Citic Securities, China’s biggest brokerage, reported a big jump in annual profit in 2015, even after leading Beijing’s stock market bailout last summer and being investigated for illegal trading.
Net profit for 2015 rose 75% to 19.8 billion yuan ($ 3 billion), Citic said Wednesday (Mar. 23) in a filing in Hong Kong. That jump would have been much higher, if Citic hadn’t invested a total of 21.1 billion yuan in a state fund to combat the market selloff.
Citic’s importance in China is a bit like JP Morgan’s or Goldman Sachs’ on Wall Street. It’s the top investment bank ranked by revenue, and the top equity underwriter in China. Parent Citic Group is the nation’s first state-owned investment corporation, founded in 1979 as part of paramount leader Deng Xiaoping’s push to liberalize the country’s economy. So when China’s stock markets tumbled this past summer, Citic stepped up, and led the government’s controversial efforts to prop them up.

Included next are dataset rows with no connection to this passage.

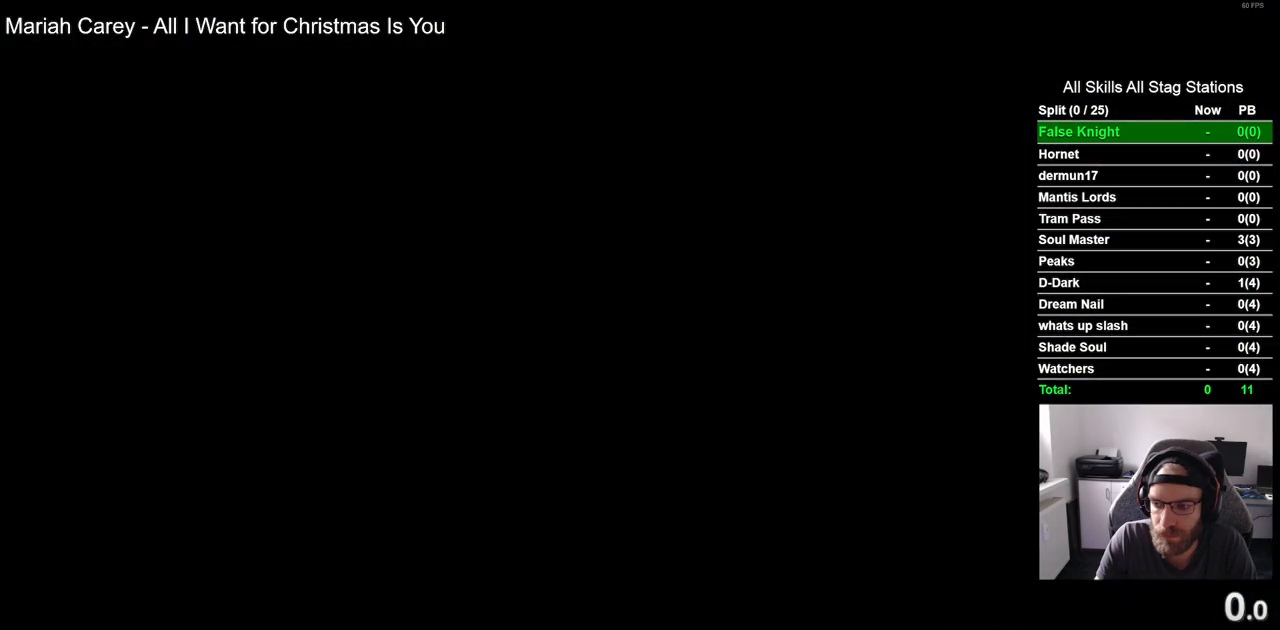
{"buttons": ["CROSS"], "left_stick": "center", "right_stick": "center", "events": [[17, "CROSS", "down"], [117, "CROSS", "up"], [217, "CROSS", "down"], [333, "CROSS", "up"], [450, "CROSS", "down"]]}
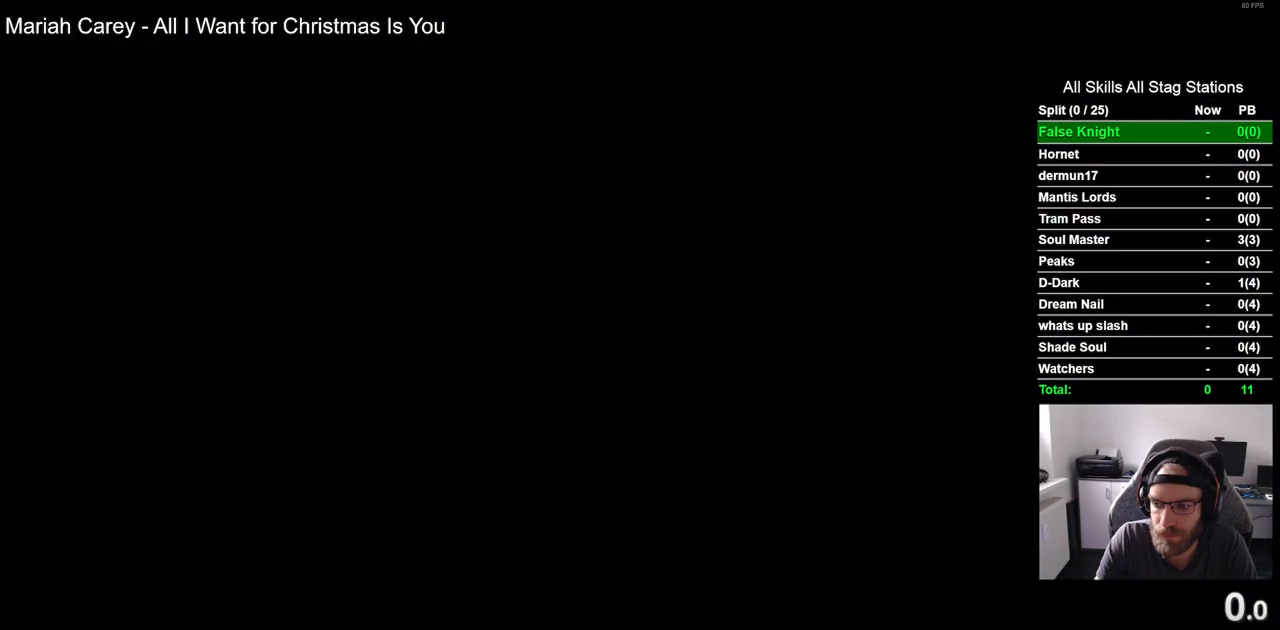
{"buttons": [], "left_stick": "center", "right_stick": "center", "events": [[50, "CROSS", "up"], [167, "CROSS", "down"], [300, "CROSS", "up"], [383, "CROSS", "down"], [483, "CROSS", "up"]]}
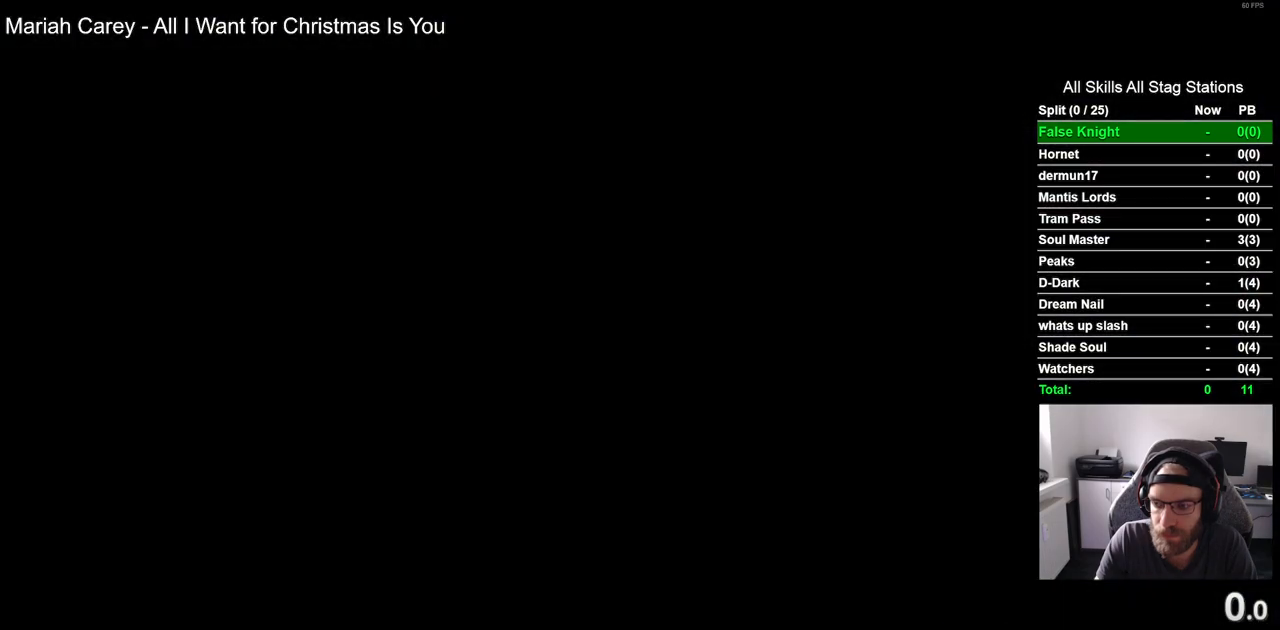
{"buttons": [], "left_stick": "center", "right_stick": "center", "events": [[83, "CROSS", "down"], [183, "CROSS", "up"], [317, "CROSS", "down"], [417, "CROSS", "up"]]}
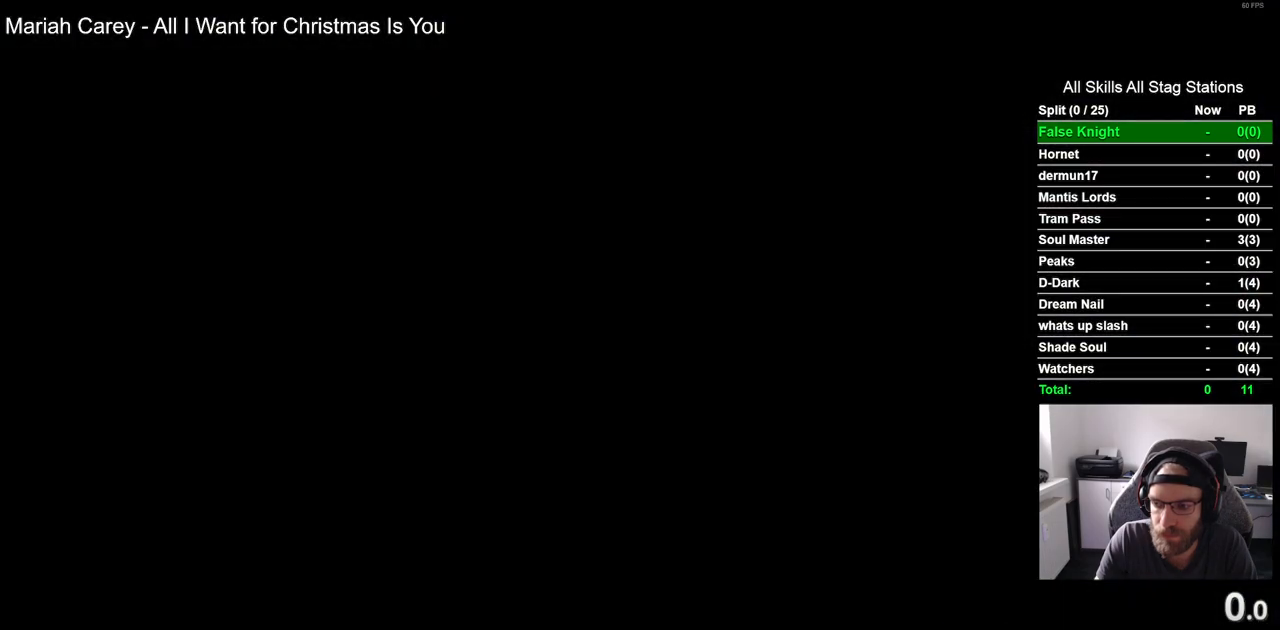
{"buttons": ["CROSS"], "left_stick": "center", "right_stick": "center", "events": [[33, "CROSS", "down"], [150, "CROSS", "up"], [250, "CROSS", "down"], [350, "CROSS", "up"], [467, "CROSS", "down"]]}
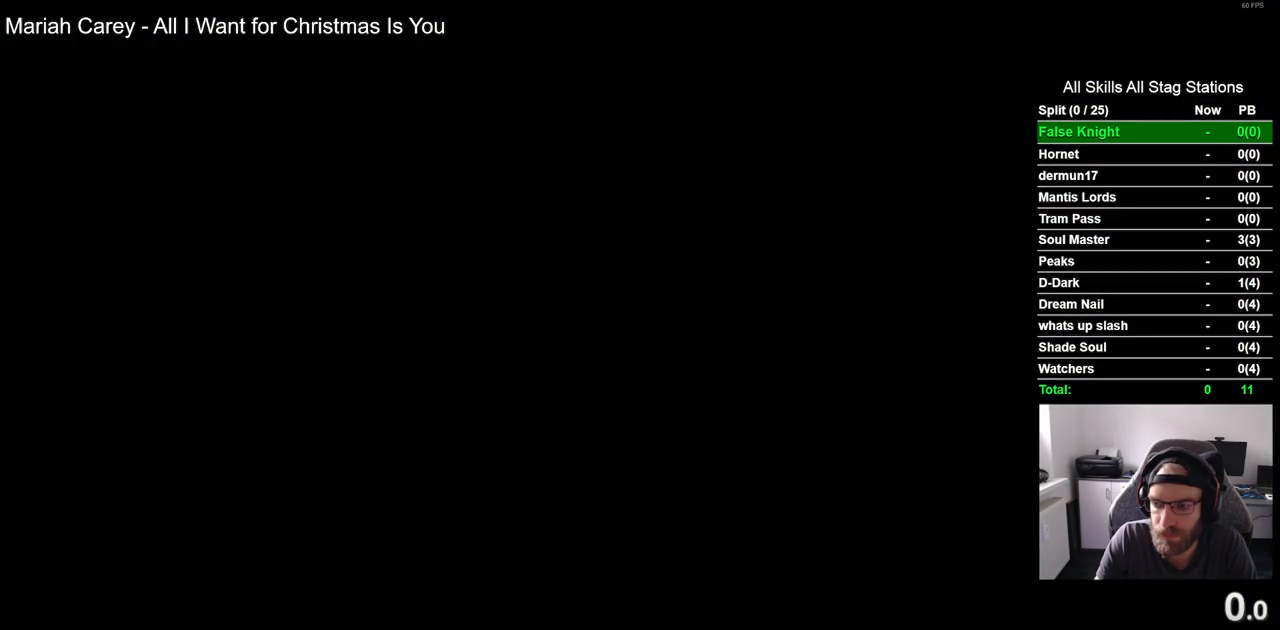
{"buttons": ["CROSS"], "left_stick": "center", "right_stick": "center", "events": [[100, "CROSS", "up"], [217, "CROSS", "down"], [333, "CROSS", "up"], [450, "CROSS", "down"]]}
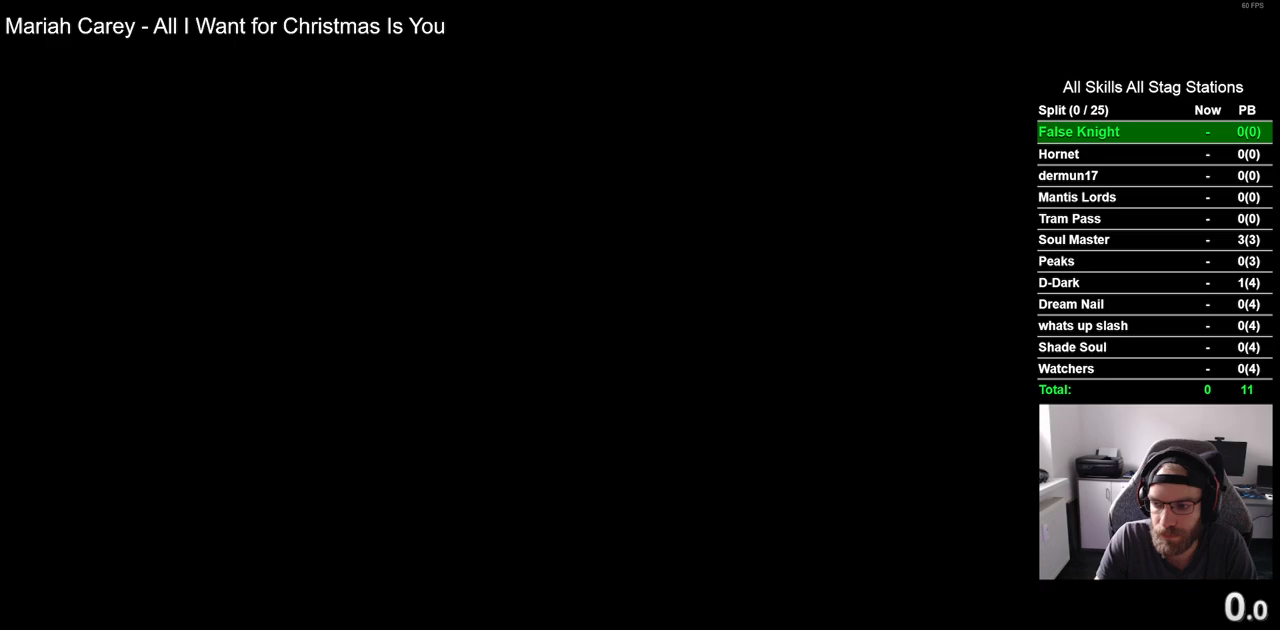
{"buttons": ["CROSS"], "left_stick": "center", "right_stick": "center", "events": [[67, "CROSS", "up"], [217, "CROSS", "down"], [333, "CROSS", "up"], [433, "CROSS", "down"]]}
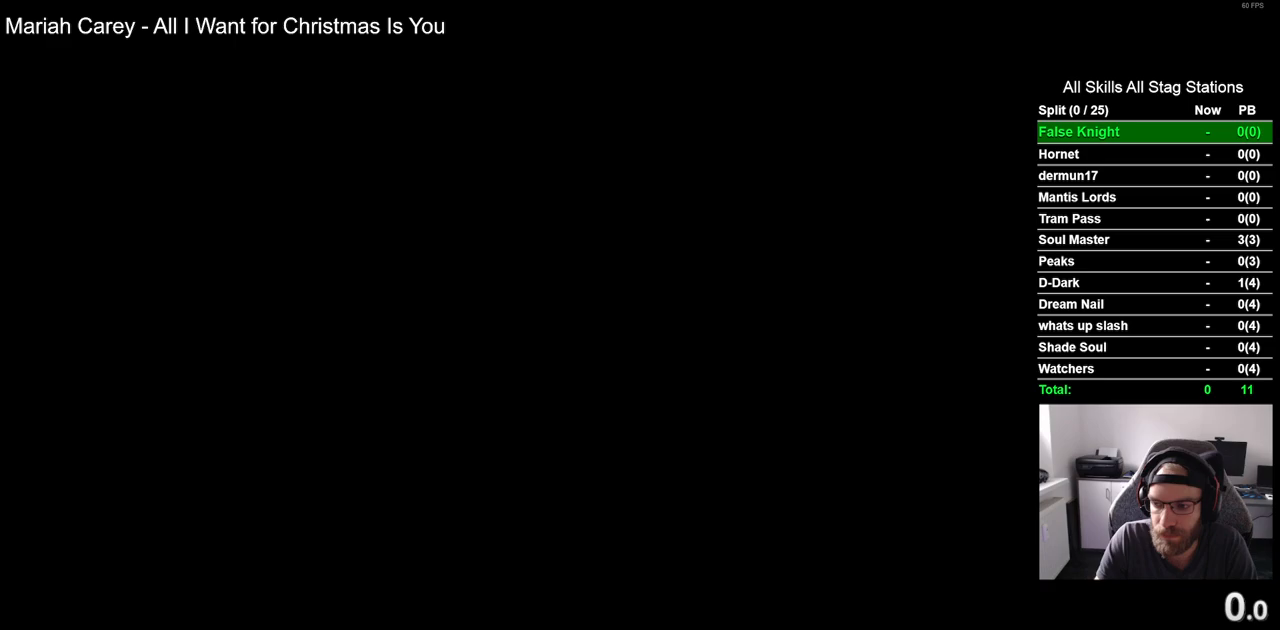
{"buttons": ["CROSS"], "left_stick": "center", "right_stick": "center", "events": [[50, "CROSS", "up"], [183, "CROSS", "down"], [300, "CROSS", "up"], [417, "CROSS", "down"]]}
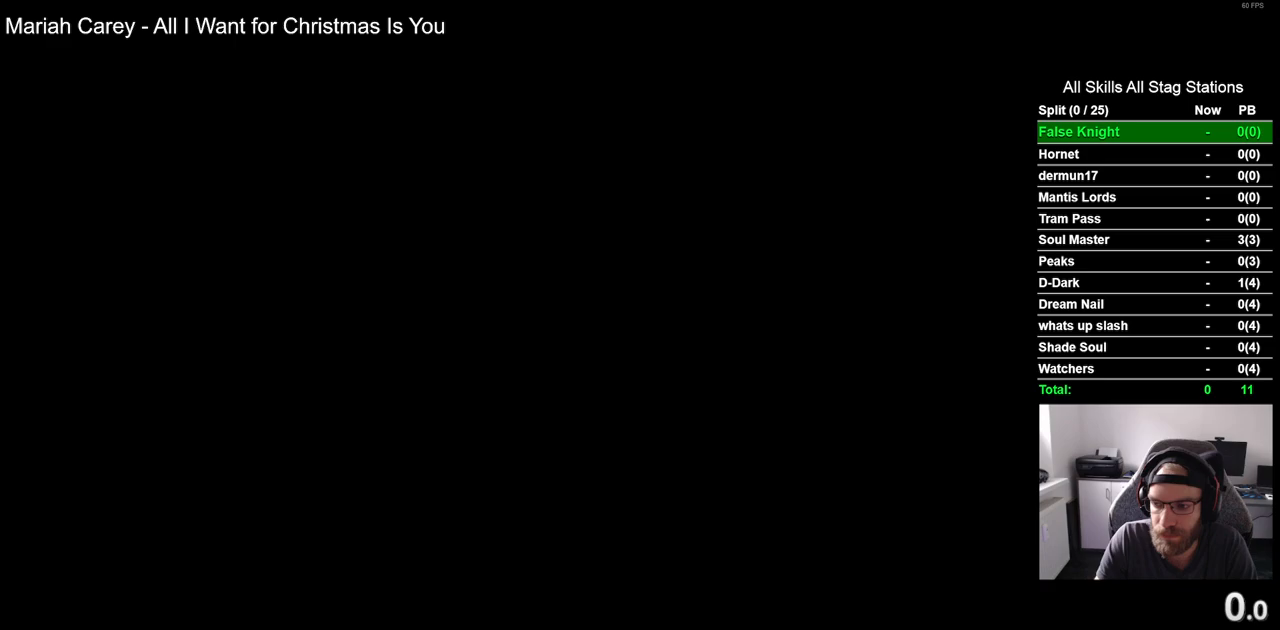
{"buttons": ["CROSS"], "left_stick": "center", "right_stick": "center", "events": [[50, "CROSS", "up"], [200, "CROSS", "down"], [317, "CROSS", "up"], [450, "CROSS", "down"]]}
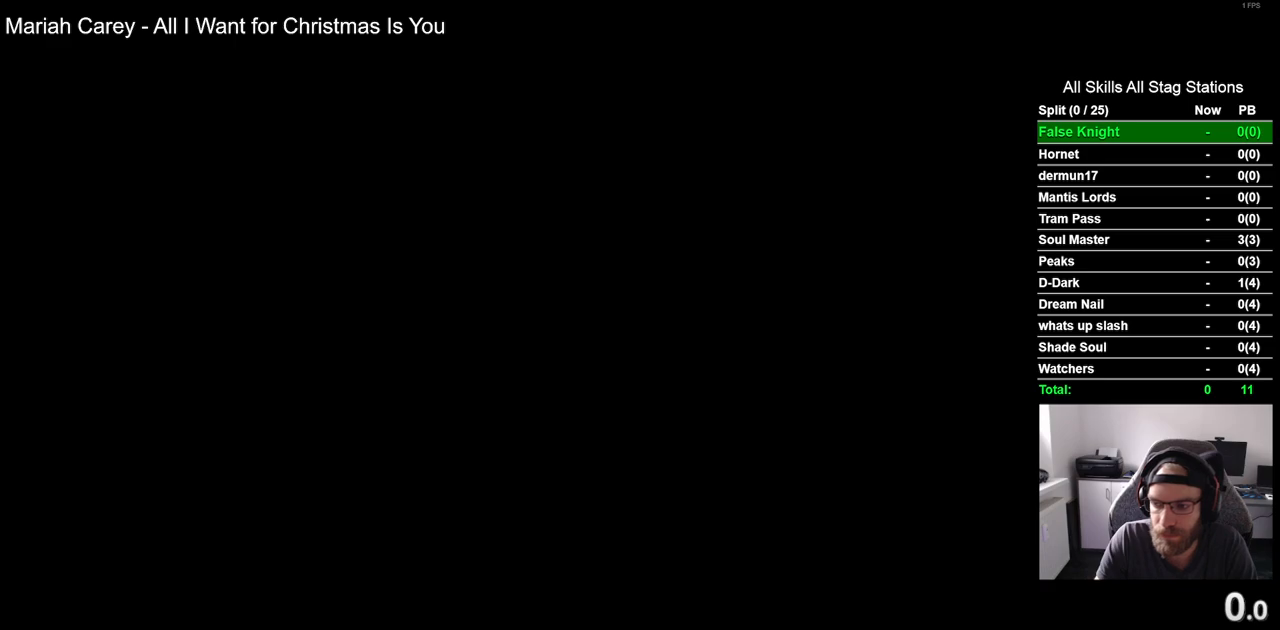
{"buttons": ["CROSS"], "left_stick": "center", "right_stick": "center", "events": [[50, "CROSS", "up"], [183, "CROSS", "down"], [317, "CROSS", "up"], [450, "CROSS", "down"]]}
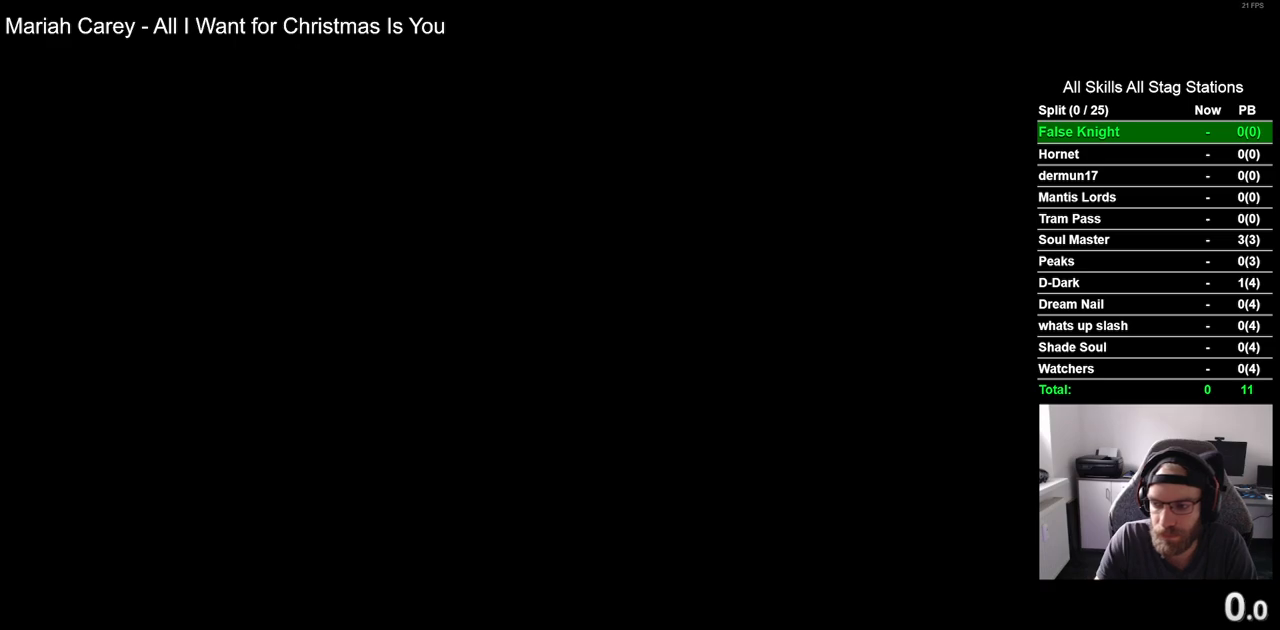
{"buttons": [], "left_stick": "center", "right_stick": "center", "events": [[100, "CROSS", "up"], [233, "CROSS", "down"], [367, "CROSS", "up"]]}
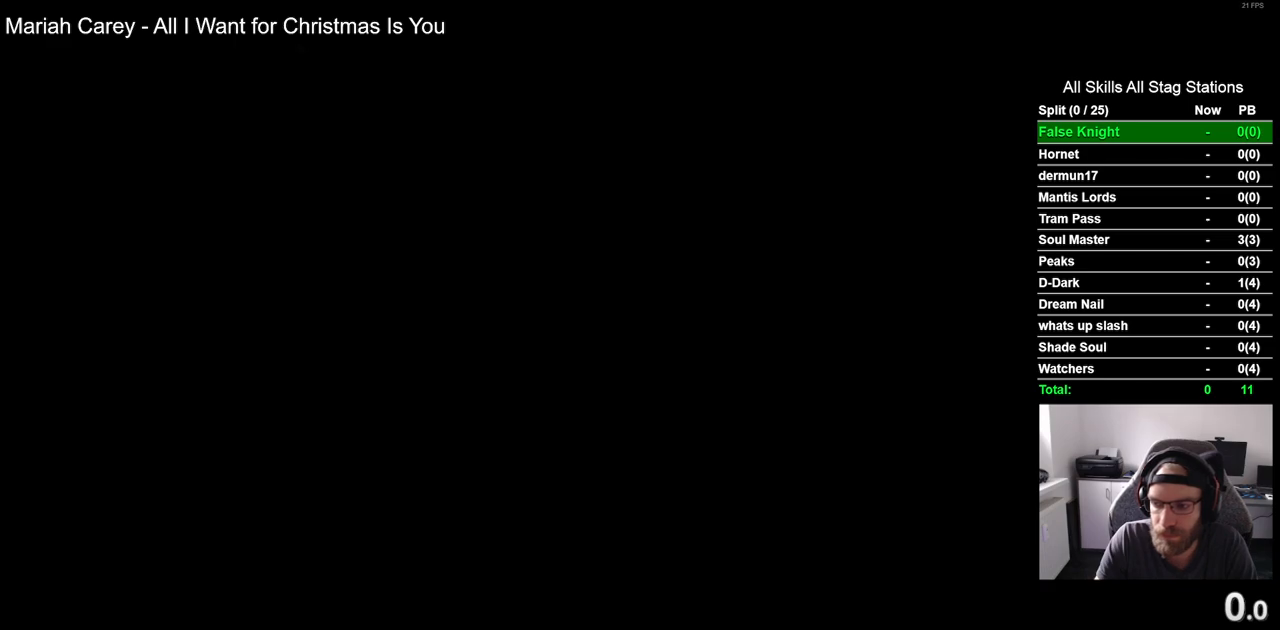
{"buttons": [], "left_stick": "center", "right_stick": "center", "events": [[17, "CROSS", "down"], [117, "CROSS", "up"], [283, "CROSS", "down"], [417, "CROSS", "up"]]}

According to its annual report, Citic invested a total of 21.1 billion yuan on July 6 and Sept. 1 of 2015 into a fund operated by China Securities Finance Corporation (CSF), the state-owned margin trader that was transformed into Beijing’s proxy to stem a $5 trillion stock market sell-off that began in mid-June.
On July 4 of 2015, 21 Chinese brokerages vowed to invest 100 billion yuan—or 15% of their total net assets—to stabilize the market. The CSF used the money to buy large cap stocks to prop up the benchmark indexes, and brokers would “share the income/loss based on contribution proportion,” according to Citic’s earnings. In September, the scheme—part of a more than $1 trillion government rescue package—expanded to 50 brokers and another 100 billion yuan (link in Chinese) investment.
So far nine Chinese brokers have reported 2015 earnings. The bailout cost Citic the most. These brokers haven’t disclosed whether they lost or made money on the investment.
Citic soon shifted from an arm of state policy to a target, when Beijing began looking for someone to blame for the stock market collapse. At least eight Citic executives were rounded up for alleged illegal trading since the market crash. Six of them—including president Cheng Boming—had left the company by Jan. 19, the broker said in its annual report. Longtime board chairman Wang Dongming, who hasn’t been accused of any wrongdoing, has also retired after heading the firm for 13 years.
“Most of them have successively returned to their work place or residences,” new chairman Zhang Youjun, who was hand-picked by parent Citic Group, said of the company associates who were probed by police in his statement in the annual report. He called the investigation “the severest test faced by the company since its establishment.”
Citic said its margin lending business was probed by the authorities. The company hasn’t received any result from the stock regulator’s investigation as of Mar. 23.